Consigne: Extrayez à l'identique les lignes des données recueillies, depuis la toute première jusqu'à celle qui contient « MainActivity.this); », cette dernière comprise.

Données recueillies
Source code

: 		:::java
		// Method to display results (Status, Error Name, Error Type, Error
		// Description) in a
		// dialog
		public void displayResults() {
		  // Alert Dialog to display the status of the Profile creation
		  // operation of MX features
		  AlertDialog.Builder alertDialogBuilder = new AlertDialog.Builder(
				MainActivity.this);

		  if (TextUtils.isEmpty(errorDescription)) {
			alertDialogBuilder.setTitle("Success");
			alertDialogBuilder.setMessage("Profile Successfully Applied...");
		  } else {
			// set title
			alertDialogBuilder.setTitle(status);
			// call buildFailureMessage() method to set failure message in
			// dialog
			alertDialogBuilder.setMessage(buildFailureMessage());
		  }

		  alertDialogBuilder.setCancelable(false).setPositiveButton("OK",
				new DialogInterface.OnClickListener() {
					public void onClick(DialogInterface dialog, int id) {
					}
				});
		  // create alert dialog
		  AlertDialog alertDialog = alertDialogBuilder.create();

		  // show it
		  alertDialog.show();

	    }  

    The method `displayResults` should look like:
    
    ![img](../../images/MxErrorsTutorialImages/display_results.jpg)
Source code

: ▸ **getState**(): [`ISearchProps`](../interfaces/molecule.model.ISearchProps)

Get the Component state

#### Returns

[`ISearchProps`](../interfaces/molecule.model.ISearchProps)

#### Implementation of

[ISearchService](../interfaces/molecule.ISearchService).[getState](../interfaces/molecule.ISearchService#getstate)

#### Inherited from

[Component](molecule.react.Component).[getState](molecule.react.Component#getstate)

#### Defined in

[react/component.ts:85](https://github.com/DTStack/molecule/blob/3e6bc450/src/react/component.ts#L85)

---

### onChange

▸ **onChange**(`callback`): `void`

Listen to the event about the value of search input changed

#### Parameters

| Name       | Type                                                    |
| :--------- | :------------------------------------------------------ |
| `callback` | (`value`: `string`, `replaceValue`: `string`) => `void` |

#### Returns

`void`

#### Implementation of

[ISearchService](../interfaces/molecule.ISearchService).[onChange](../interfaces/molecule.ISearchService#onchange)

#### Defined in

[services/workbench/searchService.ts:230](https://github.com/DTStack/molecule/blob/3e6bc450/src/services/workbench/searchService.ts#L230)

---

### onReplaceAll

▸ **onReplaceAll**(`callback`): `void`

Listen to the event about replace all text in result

Réponse:
Source code

: 		:::java
		// Method to display results (Status, Error Name, Error Type, Error
		// Description) in a
		// dialog
		public void displayResults() {
		  // Alert Dialog to display the status of the Profile creation
		  // operation of MX features
		  AlertDialog.Builder alertDialogBuilder = new AlertDialog.Builder(
				MainActivity.this);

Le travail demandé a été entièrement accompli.